START RAW DATA

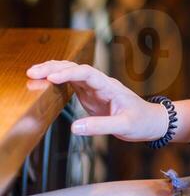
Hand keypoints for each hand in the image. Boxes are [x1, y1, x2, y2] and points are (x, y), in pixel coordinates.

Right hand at [25, 60, 168, 142]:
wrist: (150, 121)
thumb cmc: (141, 121)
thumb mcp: (124, 126)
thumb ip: (100, 126)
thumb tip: (74, 127)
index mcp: (110, 86)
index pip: (87, 74)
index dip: (69, 74)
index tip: (52, 78)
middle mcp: (100, 84)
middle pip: (76, 69)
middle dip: (54, 68)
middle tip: (33, 72)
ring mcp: (94, 89)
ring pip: (72, 73)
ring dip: (53, 71)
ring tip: (33, 73)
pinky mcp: (90, 96)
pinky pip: (72, 84)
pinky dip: (57, 81)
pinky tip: (45, 81)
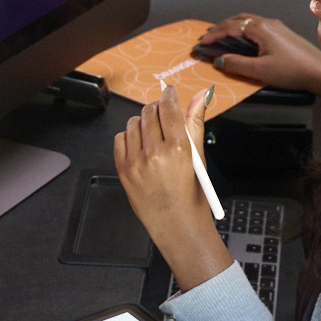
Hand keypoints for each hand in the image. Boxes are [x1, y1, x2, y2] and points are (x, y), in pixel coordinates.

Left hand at [113, 85, 234, 290]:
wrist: (178, 227)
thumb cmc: (193, 196)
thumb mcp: (199, 159)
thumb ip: (196, 123)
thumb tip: (200, 96)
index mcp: (179, 149)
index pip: (168, 108)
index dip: (169, 96)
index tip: (170, 93)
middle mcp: (155, 153)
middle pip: (149, 112)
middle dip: (156, 108)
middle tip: (163, 114)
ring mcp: (136, 162)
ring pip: (133, 124)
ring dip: (142, 122)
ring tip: (153, 134)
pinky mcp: (123, 171)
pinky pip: (120, 140)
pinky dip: (129, 137)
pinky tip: (140, 146)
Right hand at [200, 14, 320, 95]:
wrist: (320, 72)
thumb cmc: (292, 71)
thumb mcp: (260, 70)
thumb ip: (237, 64)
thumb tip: (219, 61)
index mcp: (261, 28)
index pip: (230, 26)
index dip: (214, 34)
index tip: (202, 42)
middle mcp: (268, 23)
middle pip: (239, 19)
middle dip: (222, 27)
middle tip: (209, 37)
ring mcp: (277, 27)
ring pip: (249, 21)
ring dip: (234, 27)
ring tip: (222, 36)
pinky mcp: (284, 34)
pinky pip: (258, 27)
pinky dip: (245, 30)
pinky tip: (244, 40)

END RAW DATA

- _WHAT THE EXERCISE ASKS_: Set down the entries word for word, omitting all pictures.

- _WRITTEN REPLY_:
Hand keypoints for each hand in the image. Boxes are [x1, y1, x2, y2] and points are (x, y), in pixel coordinates.

Right hand at [25, 60, 168, 142]:
wrist: (150, 121)
thumb cmc: (141, 121)
thumb mcp: (124, 126)
thumb ip: (100, 126)
thumb tip: (74, 127)
index mcp: (110, 86)
index pip: (87, 74)
index dip: (69, 74)
index tip: (52, 78)
middle mcp: (100, 84)
middle pip: (76, 69)
middle dip: (54, 68)
middle tip: (33, 72)
ring mcp: (94, 89)
ring pip: (72, 73)
ring dip: (53, 71)
ring tip: (33, 73)
pinky mcp: (90, 96)
pinky pip: (72, 84)
pinky dip: (57, 81)
pinky tip: (45, 81)
Hand keypoints for each hand in the image. Boxes are [x1, y1, x2, y2] and points are (x, y), in pixel coordinates.

Left hand at [113, 85, 234, 290]:
wrist: (178, 227)
thumb cmc: (193, 196)
thumb mcp: (199, 159)
thumb ip: (196, 123)
thumb tip: (200, 96)
index mcp: (179, 149)
index pip: (168, 108)
index dip: (169, 96)
index tip: (170, 93)
middle mcp: (155, 153)
middle pip: (149, 112)
middle dip: (156, 108)
middle tip: (163, 114)
ring mcp: (136, 162)
ring pip: (133, 124)
ring dip: (142, 122)
ring tip: (153, 134)
pinky mcp: (123, 171)
pinky pip: (120, 140)
pinky dip: (129, 137)
pinky tip: (140, 146)
Right hand at [200, 14, 320, 95]:
wrist: (320, 72)
thumb cmc: (292, 71)
thumb mcp: (260, 70)
thumb ip: (237, 64)
thumb tip: (219, 61)
index mcp: (261, 28)
index pip: (230, 26)
index dip: (214, 34)
index tip: (202, 42)
middle mcp: (268, 23)
middle pip: (239, 19)
middle dip: (222, 27)
middle tip: (209, 37)
ring mcp: (277, 27)
ring pip: (249, 21)
ring dip: (234, 27)
ring tip: (222, 36)
pinky mcp: (284, 34)
pinky pip: (258, 27)
pinky dip: (245, 30)
pinky tip: (244, 40)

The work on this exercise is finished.